ASSIGNMENT: In the excerpt below, which Nobel Prize-winning physicist says he is "80 percent" confident that intelligent design is correct?

EXCERPT PROVIDED:

....

I have no idea what view Professor Peebles takes on these grander ramifications. But as another Nobel Prize-winning physicist, the late Charles Townes, put it, “Intelligent design, as one sees it from a scientific point of view, seems to be quite real.” Nor is he alone. Physicist Brian Josephson, another Nobelist, says he is “80 percent” confident that intelligent design is correct. As the odds go, that’s not bad. How about giving the snark a little rest, Williamson?

For more on intelligent design and the arguments from cosmology, see Episode 4 of Science Uprising:

What I find most stunning is this snippet of text: “Yet, insofar as Peebles’s work helped to strengthen the evidence for a cosmic beginning, it is actually part of the argument for intelligent design made by, among others, philosopher of science Stephen Meyer in his next book, The Return of the God Hypothesis.” The awful truth is any notion that the output of Stephen Meyer is in the same league with that of James Peebles is pure fantasy. While Peebles spent decades observing the cosmos and applying mathematical analysis and reasoned insight, Meyer has dedicated the past two decades to convincing others the universe and all life resulted from the musings of a transcendental being. The ultimate insult is having somebody such as Stephen Meyer attempt to hitchhike on the work of real scientists.

If the term “peanut gallery” puzzles you, then Google is your answer.

Bad Joke of the Week

One of a Continuing Series

Not a joke this time, rather a collection from a pamphlet titled Atheists Say the Darndest Things.

  1. A belief is not true because it is useful: Amiel Journal
  2. A casual stroll through a lunatic asylum shows faith does not prove anything: Friedrich Nietzsche
  3. Ignorance is the mother of true piety: Henry Cole, Dean of St. Paul’s 1559
  4. When we talk to God, we’re praying. When God talks to us it’s schizophrenic: Lily Tomlin
  5. To all things clergic, I am allergic: Alexander Woolcott
  6. “God” is a three-letter word meaning “I don’t know:” anonymous
  7. Man is certainly stark mad. He cannot make a worm, and yet he will be making gods by the dozens: Montaigne
  8. Religion. A daughter of Hope and Fear, explaining to Ignorance the Unknowable: Ambrose Bierce

Bat Shit Crazy

Number 14 in a Series

There is crazy, and there is bat shit crazy. Take, for example, former candidate for president Michele Bachmann of Minnesota.

Michele Marie Bachmann ( née Amble; born April 6, 1956) is an American politician and a member of the Republican Party. She represented Minnesota’s 6th congressional district in the United States House of Representatives from 2007 to 2015. The district includes St. Cloud and several of the northern suburbs of the Twin Cities.

Get past, for a moment, her being a member of the Tea Party movement and a founder of the House Tea Party Caucus, Bachmann brings bat shit crazy to a new level.

....

STORED DATA:

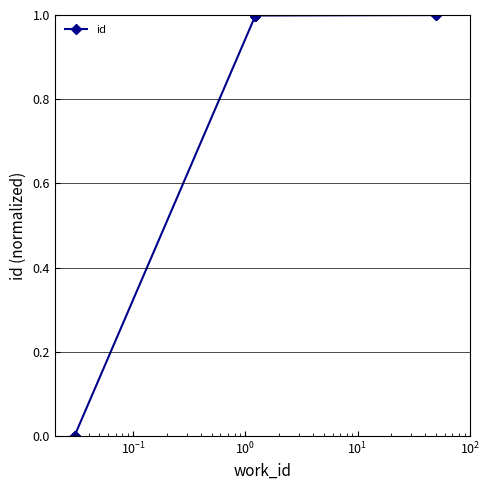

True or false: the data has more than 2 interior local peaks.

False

....

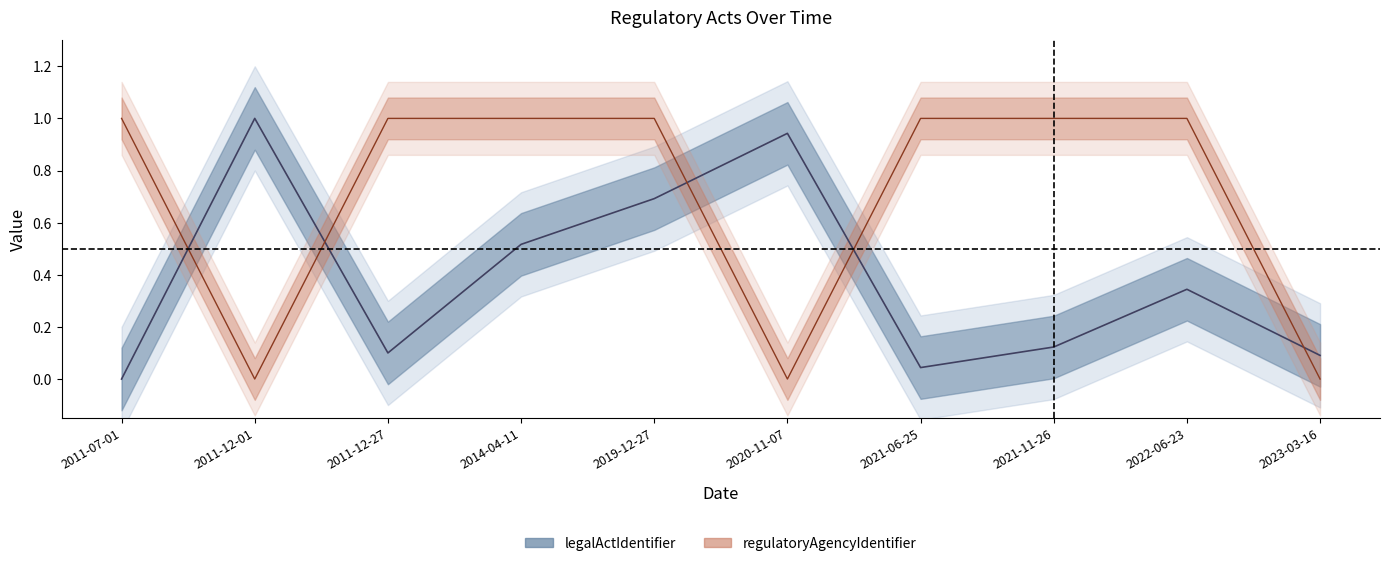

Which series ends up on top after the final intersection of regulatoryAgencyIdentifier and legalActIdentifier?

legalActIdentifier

....

YOUR RESPONSE: Brian Josephson.